The Table 1 illustrates that the model with three inputs had less computational time than those with one or two inputs. Moreover, the Fig. 3 shows that the model with three inputs achieves a lower training error in comparison to two others. Thus, we use the model with three inputs for our main experiment.

Table 1. Computational time recording

The results from the main experiment are shown in Table 2. The experiment is done with \(MAT = 12\), and \(\alpha = 0.66\), and we also report the results on four values of \(\beta \), \(\beta =\) 0.69, 0.66, 0.62 and 0.52. We observe that it is possible to obtain 100 % collective anomaly detection rate, but this implies triggering a high amount of false alarms. Conversely, it is possible to avoid false alarms, but fewer correct alarms will be detected.
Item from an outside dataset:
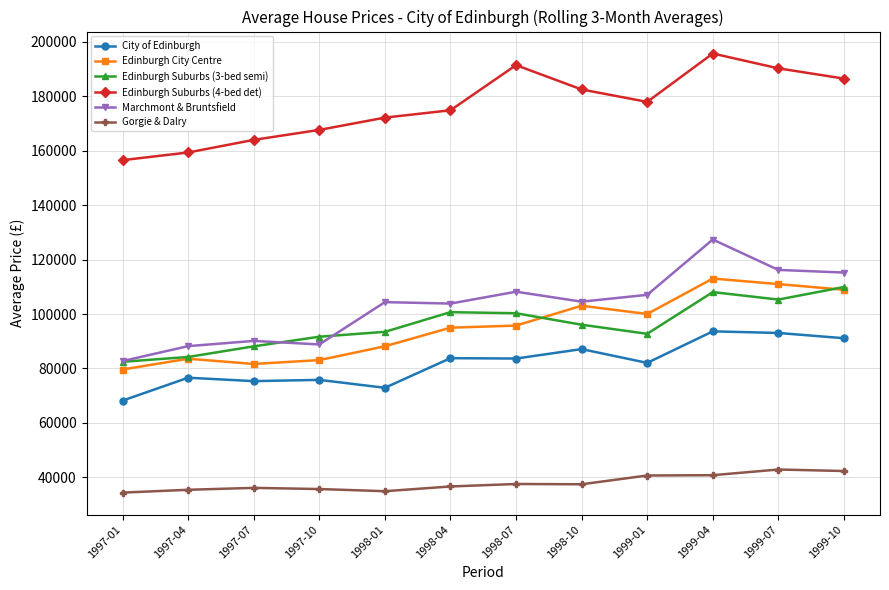

What is the spread (max minus min) of values at 1998-10?

145028.9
Ultimately, detecting more real attacks results in triggering more false alarms as shown in Table 2.

Table 2. Circular array detection efficiency

7 Conclusion and Further Work

In this paper, we have proposed a model for collective anomaly detection based on Long Short-Term Memory Recurrent Neural Network. We have motivated this method through investigating LSTM RNN in the problem of time series, and adapted it to detect collective anomalies by proposing the measurements in Sect. 4.2. We investigated the hyper-parameters, the suitable number of inputs and some thresholds by using the validation set.

The proposed model is evaluated by using the time series version of the KDD 1999 dataset. The results suggest that proposed model is efficiently capable of detecting collective anomalies in the dataset. However, they must be used with caution. The training data fed into a network must be organized in a coherent manner to guarantee the stability of the system. In future work, we will focus on how to improve the classification accuracy of the model. We also observed that implementing variations in a LSTM RNNs number of inputs might trigger different output reactions.